Applying state-of-the-art machine learning and natural language processing on approximately one million of teleconsultation records, we developed a triage system, now certified and in use at the largest European telemedicine provider. The system evaluates care alternatives through interactions with patients via a mobile application. Reasoning on an initial set of provided symptoms, the triage application generates AI-powered, personalized questions to better characterize the problem and recommends the most appropriate point of care and time frame for a consultation. The underlying technology was developed to meet the needs for performance, transparency, user acceptance and ease of use, central aspects to the adoption of AI-based decision support systems. Providing such remote guidance at the beginning of the chain of care has significant potential for improving cost efficiency, patient experience and outcomes. Being remote, always available and highly scalable, this service is fundamental in high demand situations, such as the current COVID-19 outbreak.

Adam Ivankay, Ivan Girardi, Chiara Marchiori et al.

Attribution maps are popular tools for explaining neural networks predictions. By assigning an importance value to each input dimension that represents its impact towards the outcome, they give an intuitive explanation of the decision process. However, recent work has discovered vulnerability of these maps to imperceptible adversarial changes, which can prove critical in safety-relevant domains such as healthcare. Therefore, we define a novel generic framework for attributional robustness (FAR) as general problem formulation for training models with robust attributions. This framework consist of a generic regularization term and training objective that minimize the maximal dissimilarity of attribution maps in a local neighbourhood of the input. We show that FAR is a generalized, less constrained formulation of currently existing training methods. We then propose two new instantiations of this framework, AAT and AdvAAT, that directly optimize for both robust attributions and predictions. Experiments performed on widely used vision datasets show that our methods perform better or comparably to current ones in terms of attributional robustness while being more generally applicable. We finally show that our methods mitigate undesired dependencies between attributional robustness and some training and estimation parameters, which seem to critically affect other competitor methods.
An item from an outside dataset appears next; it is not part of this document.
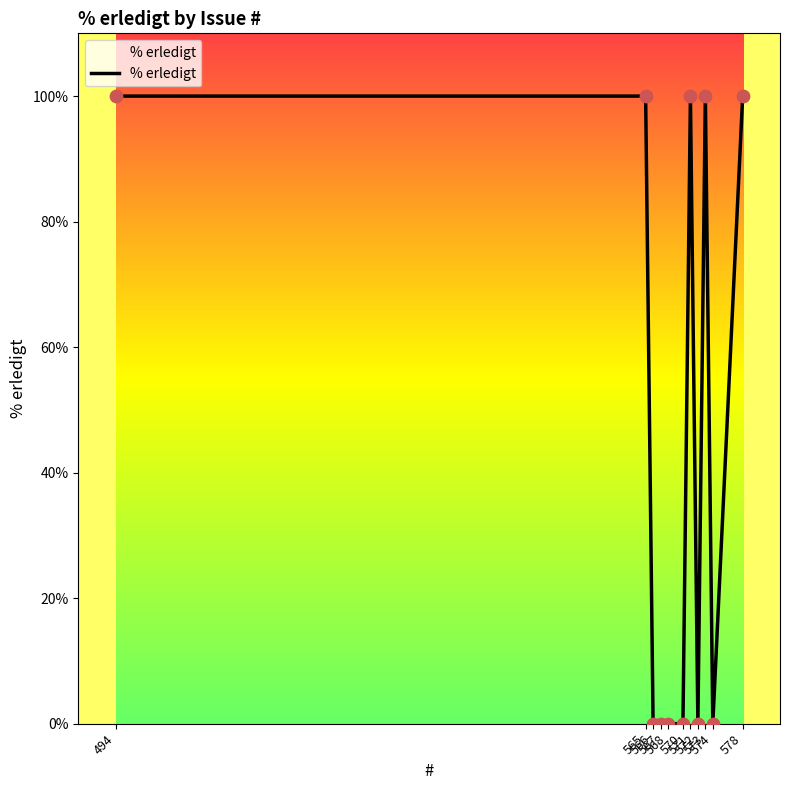

Between 494 and 567, which is larger?

494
Ivan Girardi, Pengfei Ji, An-phi Nguyen et al.

We present an operational component of a real-world patient triage system. Given a specific patient presentation, the system is able to assess the level of medical urgency and issue the most appropriate recommendation in terms of best point of care and time to treat. We use an attention-based convolutional neural network architecture trained on 600,000 doctor notes in German. We compare two approaches, one that uses the full text of the medical notes and one that uses only a selected list of medical entities extracted from the text. These approaches achieve 79% and 66% precision, respectively, but on a confidence threshold of 0.6, precision increases to 85% and 75%, respectively. In addition, a method to detect warning symptoms is implemented to render the classification task transparent from a medical perspective. The method is based on the learning of attention scores and a method of automatic validation using the same data.